Justice A. Badharudeen stated that it was harsh to hold that the principle and teacher were liable since they reported the crime to the police on the next day.
“To be more explicit, on getting information regarding the crime, if the matter is reported to the police on the next day, it is harsh to hold that there was failure to inform/report the crime to the police so that offence under section 19r/w 21 of the police act would get attracted. If the omission is only for a day fastening criminal culpability on the accused for the said short omission could not be justified. Here, the crime was made known to the petitioners on 17/11/2022. But the same was not informed to the police by the petitioners on 17/11/2022, but informed on the very next day. Such view of the matter, I am of the view that willful omission on the part of the petitioners in informing the crime as alleged could not be found to rope the petitioners into his crime with the aid of section 19r/w 21 of the police act.”
In the facts of the case, a school principal and teacher who were arrayed as the 3rd and 4th accused have approached the High Court to quash the final report against them under section 19 read 21 of the POCSO Act for failing to report sexual offences or receiving complaint from a minor student.
Section 19 pertains to reporting offences and section 21 provides the punishment for failure to report a case.
As per the prosecution case, the first accused sexually assaulted and sexually harassed a minor student on November 16. It is stated that the victim complained about sexual offences to the principal on November 17 but the police were not informed on that day. It is alleged that the petitioners showed reluctance to inform the police on the same day and reported the sexual offence only on November 18, the next day after receiving the complaint.
The petitioners stated that there was no wilful reluctance on their part in reporting the offence to the police.

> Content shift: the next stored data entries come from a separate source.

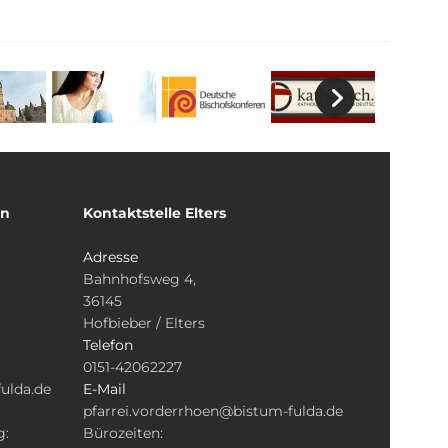
un
Kontaktstelle Elters
Adresse
Bahnhofsweg 4,
36145
Hofbieber / Elters
Telefon
0151-42062227
ulda.de
E-Mail
pfarrei.vorderrhoen@bistum-fulda.de
g:
Bürozeiten:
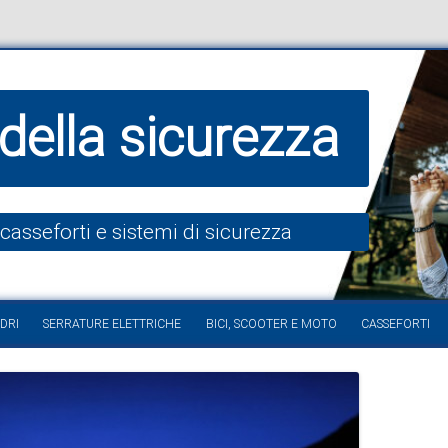
della sicurezza
 casseforti e sistemi di sicurezza
Vai al contenuto
DRI
SERRATURE ELETTRICHE
BICI, SCOOTER E MOTO
CASSEFORTI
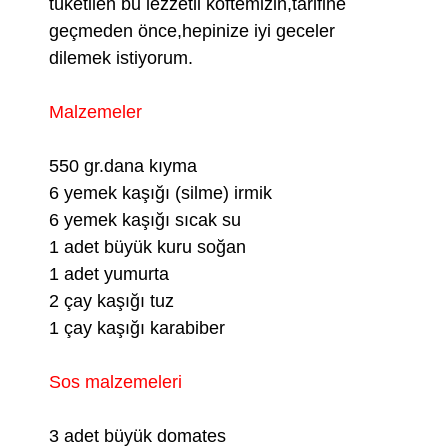
tüketilen bu lezzetli köftemizin,tarifine
geçmeden önce,hepinize iyi geceler
dilemek istiyorum.
Malzemeler
550 gr.dana kıyma
6 yemek kaşığı (silme) irmik
6 yemek kaşığı sıcak su
1 adet büyük kuru soğan
1 adet yumurta
2 çay kaşığı tuz
1 çay kaşığı karabiber
Sos malzemeleri
3 adet büyük domates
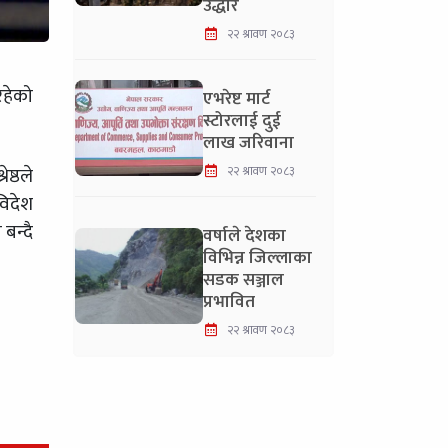
उद्धार
२२ श्रावण २०८३
रहेको
एभरेष्ट मार्ट
स्टोरलाई दुई
लाख जरिवाना
ष्ठले
२२ श्रावण २०८३
विदेश
बन्दै
वर्षाले देशका
विभिन्न जिल्लाका
सडक सञ्जाल
प्रभावित
२२ श्रावण २०८३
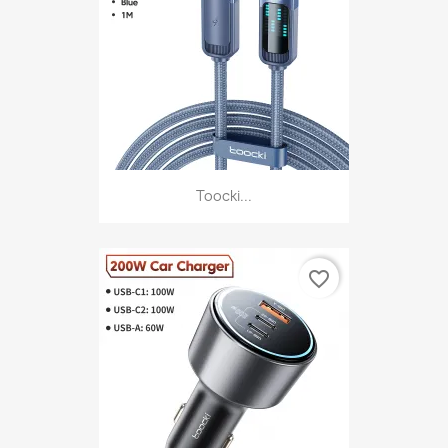
Toocki...
favorite_border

On the other hand, the Public Prosecutor stated that the principal showed some reluctance stating that the victim would have to face an ordeal since she would have to appear before the court many times. It was also submitted that the principal stated that the first also has a family and children and this would affect him also. It is stated that even the teacher showed hesitation in registering the FIR.
The court noted that failing to report to the police about the offence at least within 24 hours would attract an offence under section 19 of the POCSO Act. In the same breath, the court stated that it would be harsh the police were informed the next day itself. The court stated that making the petitioners liable for such a short omission could not be justified.
As such, the court quashed the final report against the principal and the teacher.